Eggs with their insides altered, made decorative.

Cars with their insides altered, made custom.

Bodies with their insides altered, made... what?

The closet held a few shirts and trousers on hangers; underclothes folded and stacked on a shelf; shoes toe to toe in a plastic sleeve hung from the ceiling. Like Janet Kane’s, he thought. No wig — human hair or otherwise.

Where would you hide the driver’s licenses? Flat and small enough to fit into a million different places.

Where would you hide them?

He bent down and looked under the bed: an aluminum baseball bat, a short rod and spinning reel, a Daisy spring action BB pistol cast to look like a six-gun.

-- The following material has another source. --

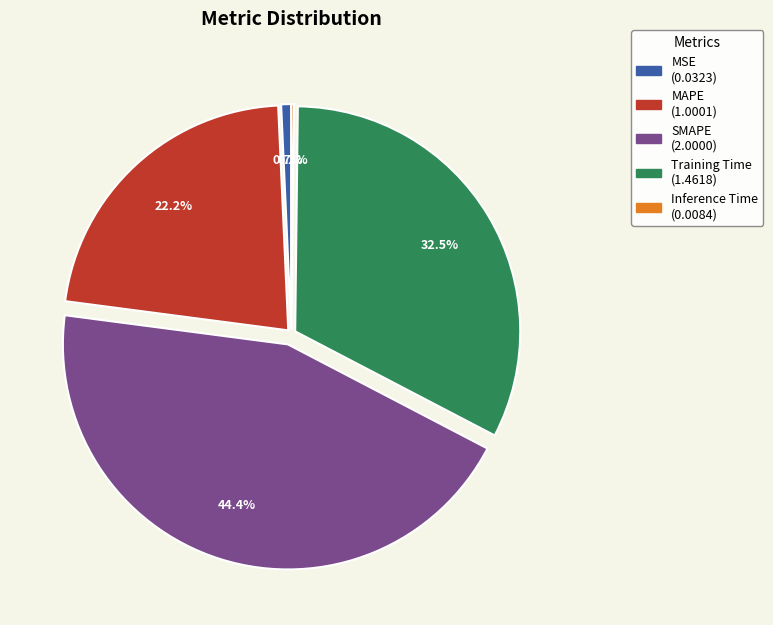

Does any single category account for the majority?

No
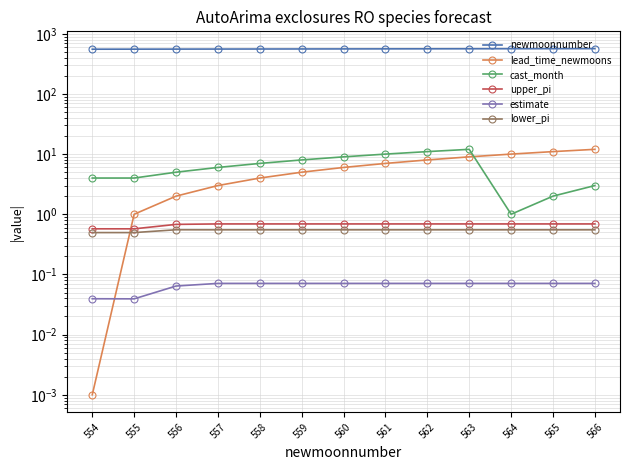

Where is the first local maximum for lower_pi?

556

When Hess stood back up he felt the blood rushing to his head, then a ringing lightness. The walls bowed convex then back flat again. Two of them were empty but the one opposite the bed had a framed poster of a castle looming atop a jagged mountaintop. He walked up close but there was no title or description. Against one wall was a dresser, which held sport shirts, shorts and more underwear. On top of it, Hess found some change, paper clips, a pen and stubs from three computer-generated movie tickets dated over the last three months. He wrote down the dates, times, titles and locations of the theaters, and put them back. One of them was for the night Janet Kane disappeared from the mall at Laguna Hills. The theater issuing the ticket was in Irvine, just a few miles away.

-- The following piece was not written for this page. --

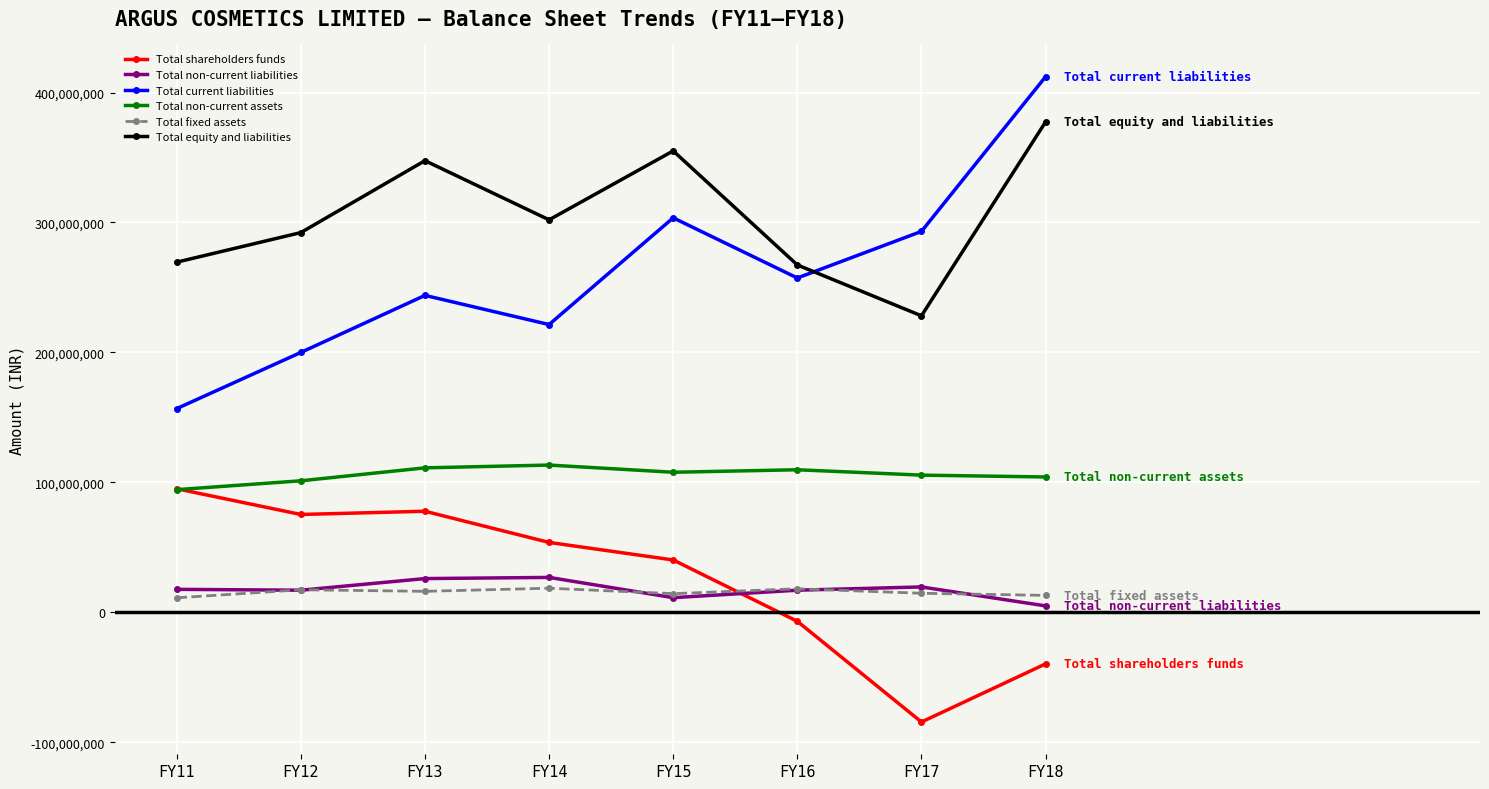

Which category has the highest value in the Total equity and liabilities series?

FY18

In the bathroom he scraped one of his credit cards down the bath towel hanging over the shower door, using a sheet of toilet paper to catch the fallout. With his head angled to the light he pulled several hairs out of the cotton terry and set them on the toilet paper too. He added more from the hairbrush in the top drawer, then folded the paper and slid it into his coat pocket. There was nothing of interest in the wastebasket, the cabinets or the toilet tank, from which he removed the top for a look. Someone had set bricks in each corner of the tank to save water.

Save water, Hess thought.

Save eggshells.

Save cars.

Save things in canning jars.

Save bodies.

The spare bedroom was really quite small — just a bed, a dresser with a lamp on it and a closet. It felt larger than it was because the closet doors and the back wall were mirrored. In the closet were four boxes of books, most of them in Romanian. Some extra blankets and pillows, a collection of men’s clothing that looked faded and rarely worn. A TV. The dresser held heavy sweaters, coats and socks. On the mirrored wall opposite the bed hung a black plastic crucifix that struck Hess as the loneliest depiction of Jesus he’d ever seen.

It seemed to Hess like a waste of a room. Why bother to pay for a two-bedroom unit? Hard to imagine overnight guests in the home of Matamoros Colesceau.